Jeremy Lin, following a workout at Madison Square Garden. (Getty Images)
It's official. The New York Knicks sent out an email even before the midnight deadline between Tuesday and Wednesday had passed confirming as much. The Knicks, years after turning their payroll into a pumpkin, have decided to decline to match the Houston Rockets' three-year and $25.1 million offer sheet for restricted free agent Jeremy Lin. Lin is a Rocket, and the Knicks will have an unending series of questions to ask even if the brief wave of 'Linsanity' abates and Jeremy turns into just another solid point guard down in Texas.
The New York Times' Howard Beck was the first to alert us, on Tuesday, of New York's end-all thinking. As Beck's scoop went up on the Times' website, Knicks owner James Dolan and team coach Mike Woodson could be seen at the Las Vegas Summer League, literally and figuratively miles away from considering bringing the point guard back. Famously, the third year of Lin's deal with the Rockets has a balloon payment that nearly triples the per-year earnings of its first two years, and would have conceivably cost New York nearly $40 million in total for one year of 2014-15 play from a still-untested point guard.
Because, as we wrote on Monday, none of the fulminations behind the finances mattered much because of the team's desperate situation, with the scrambling Knicks relying on Raymond Felton and an aging Jason Kidd as the championship window closes in New York, months and years after spending significant amounts of cash on players without caring about the luxury tax. The Knicks badly need a starting quality point guard, Felton and Kidd are barely that, and this was a poor time to take a stand on taking chances with the team's finances. Or to act haughty, because Lin was courted by other teams.
Conceivably, because as the Times' Nate Silver pointed out, New York may not have been able to afford to not match the offer for the point guard, even if he didn't pan out to the near-All-Star level that he played at last February. Lin would have made the team and the team's owners so much money from so many disparate areas that the final year of that contract would have been a small price to pay. Even with the luxury tax going great guns.

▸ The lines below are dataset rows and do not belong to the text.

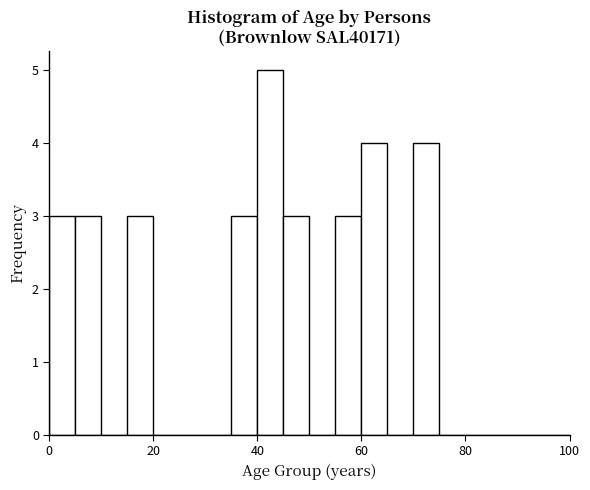

Around what value on the x-axis is the tallest bar? Give the approximate position of its centre, as read against the axis.

42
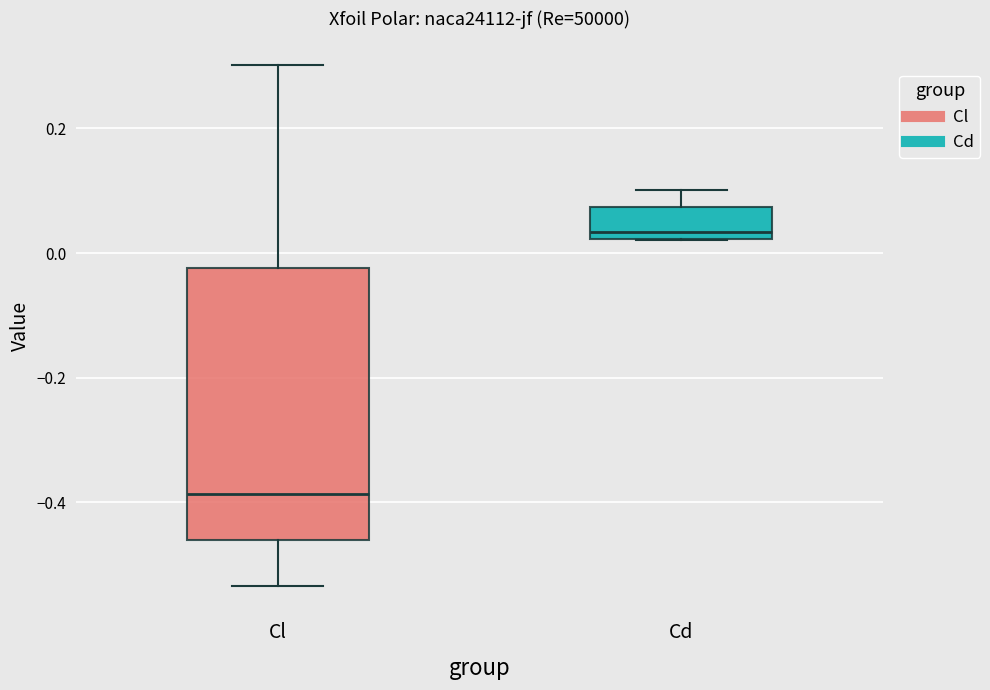

Reading left to right, read every box against the y-axis: the position of its median line, the range the box covers, and the ends of its whiskers. The values are not printed on the chart, so give them approximately, as read against the axis.

Cl: median -0.38, box -0.46 to -0.02, whiskers -0.54 to 0.30
Cd: median 0.04, box 0.02 to 0.08, whiskers 0.02 to 0.10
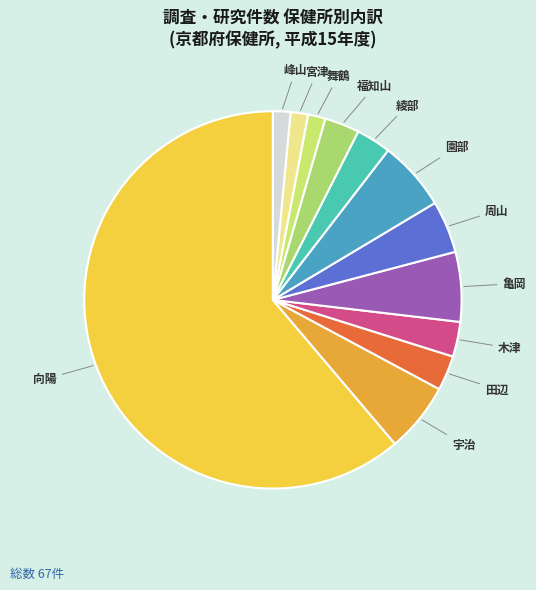

True or false: 周山 accounts for 4% of the total.

True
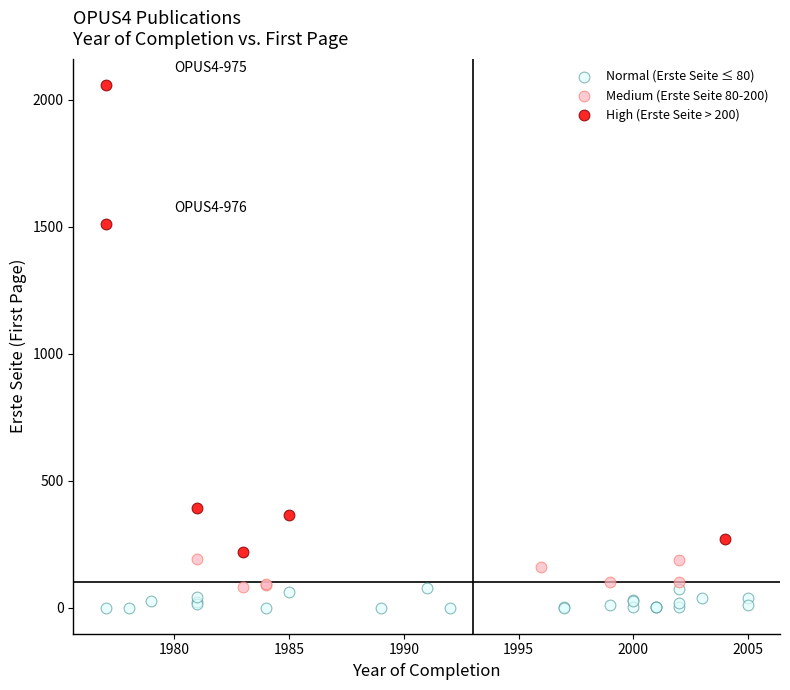

Which series has the widest spread of Y values?

High (Erste Seite > 200)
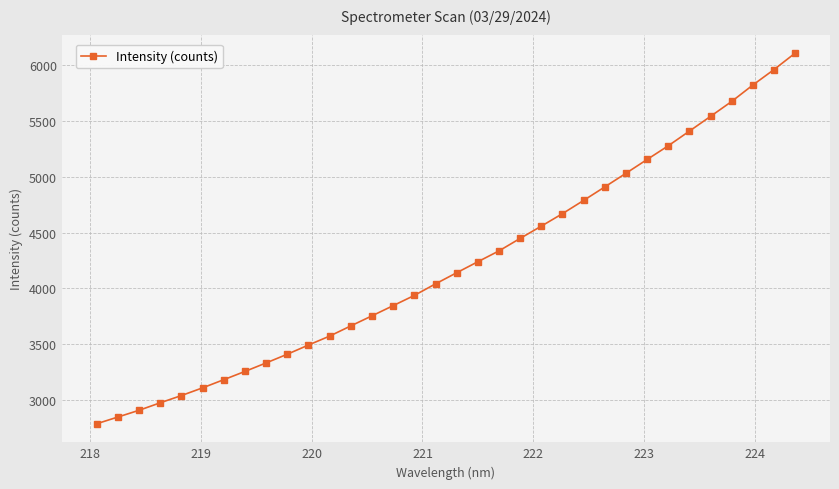

How many lines are shown in the chart?

1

Conceivably, because as ESPN cap guru Larry Coon pointed out (as relayed in the free portion of ESPN's website by Beckley Mason), the Knicks actually wouldn't have had to take that massive payroll hit should Lin proceeded to fail them, because waiving Jeremy before that third year of the deal Houston signed him to could have saved them a significant amount of money in both salary cap and payroll terms under the NBA's new "stretch provision." A provision created seemingly and specifically for a team as ridiculous as the New York Knicks.
Jeremy Lin is no sure thing, and those terms (as put together by Houston Rockets GM Daryl Morey) are pretty ridiculous. But apparently it had whittled down to an unfortunate mix of hurt feelings by New York ownership (who, you'll recall, encouraged Lin to go find his market value before they deigned to offer him a contract, only to be surprised by the strategic nature of Houston's offer), and an odd batch of calculated and strangely timed parsimony from the Knicks. Fatty's watching what he eats, now.
There was still time -- between the initial shock behind the offer, the rumors of New York's intentions, and the Times' report late in the afternoon on Tuesday -- for the Knicks to take a deep breath and match the offer for the point guard that could potentially put them over the top. And yet, as it has been proven for years during his stewardship of the team, it appears as if the lone thing that James Dolan is an unmitigated expert at is stubbornness.
And it may have cost his team a chance at something special.